Sunday 12 October 2014

ENTRY TWENTY SIX - I AM 1



It has been three weeks since Felix's first birthday, and in that time I have started and scrapped at least a dozen entries. I have been tormented by the task of trying to sum up Felix's first year in a thousand words or less, and all the while the words have been lodged deep within, slyly whispering in my ear then turning tail as soon as I try to pin them down. Reading back my false starts I have felt sickened by them. Delete.


And then finally, at long last, on a sunny bench in a churchyard in Hambledon a glorious release occurred. Words that had been jammed and tangled flowed once again, like a river silted up and suddenly cleared, and I felt the relief as pure clear water gushed once again down the dry riverbed. How to encapsulate a whole year? A year in which Felix has gone from being unborn to newborn to infant to toddler. A year of the most profound and wonderful change, but also of struggle, sleep deprivation and gnawing anxiety. A year of immense personal development for all of us, for the breakneck speed of change that a baby undergoes demands that as parents you keep up. It's like a race between a tiny jet propelled car and a push bike, you have to keep peddling and the pace is relentless.  


Motherhood is a brutal pruner, anything unnecessary is ripped off ready or not, but although painful I have welcomed these changes. Motherhood has made me a better person; more patient, more humble, kinder. I have become incredibly dexterous, able to carry a baby and run a bath and feed the cat and pick up stray toys all at once. I have grown the extra arm and eye that all mothers possess, invisible weapons in our struggle to keep our offspring alive. I have felt the pain of sacrifice and done battle with the green eyed monster. We have long outgrown our one bedroom flat and at times I have felt utterly trapped, while financial worries have exacerbated the ordinary challenges of parenthood. And yet a light shines through all the rubbish and clutter, a beautiful beam that illuminates everything before it, chasing away the shadows and striking fear and resentment from the dark corners in which they lurk. Felix. It may be a cliché but it is also a truth; Felix makes it all worthwhile. 


On the Sunday before his birthday a small gathering of family and friends converged to celebrate. There was a picnic, a homemade cake iced to look like Mr Bump and a trip to Clarkes to be fitted for his first pair of proper shoes. But most of all there was Barker, an antique dog walking frame purchased in a curiosity shop in Rye. As we sat beneath the sycamore tree Felix raced around the grass with his new pal, stopping now and then to smother him with exuberant kisses. As I sipped my celebratory wine and nibbled on picnic food I pondered the meaning of the first birthday. It's a strange thing really, incredibly significant and yet not really understood or appreciated by the celebrant. It is a rite of passage, an acknowledgement that the first and most dangerous year of a baby’s life has been successfully completed. So many hazards lurk in the first few months, and like any mother I have stood by Felix's cot a thousand times watching to see him breathe...sometimes I still do. 

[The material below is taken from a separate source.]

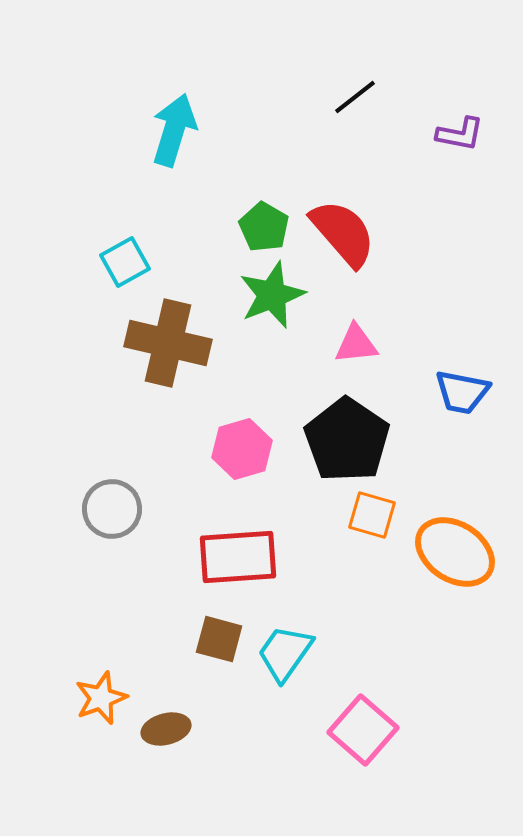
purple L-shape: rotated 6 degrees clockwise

As our nearly one year old son tumbled to the grass after an overly ambitious turn I rose automatically, running to his side to make sure he was unhurt and setting him back on his feet, and I thought what an incredible journey a human being makes. Once a mass of cells nestled in my womb that had been expelled into the world and become a boy, a person capable of independent thought and action. His blue eyes alight with joy he was in his element, pointing at every airoplane and bird and truck and bus that whizzed past, and I was reminded of the maiden flight of a baby bird. Seeing him prepare to launch himself into the limitless future made me dizzy with wonder; what a privilege to have brought a child into the world, the most beautiful, terrifying honour I will ever know. This is the true meaning of the first birthday, for it is not only the first birthday of your child but also of you as a family. A newborn baby may be fragile and helpless but it's also the Big Bad Wolf and you better make damn sure your house is build of sturdy bricks or it'll huff and puff and blow your straw house right down. The first birthday is a milestone for you as a family, a time to reflect on the year that has passed and celebrate the creation of a family unit, that most precious and wonderful thing that springs from a baby's birth. So go forth and multiply, it will undoubtedly be the best thing you'll ever do.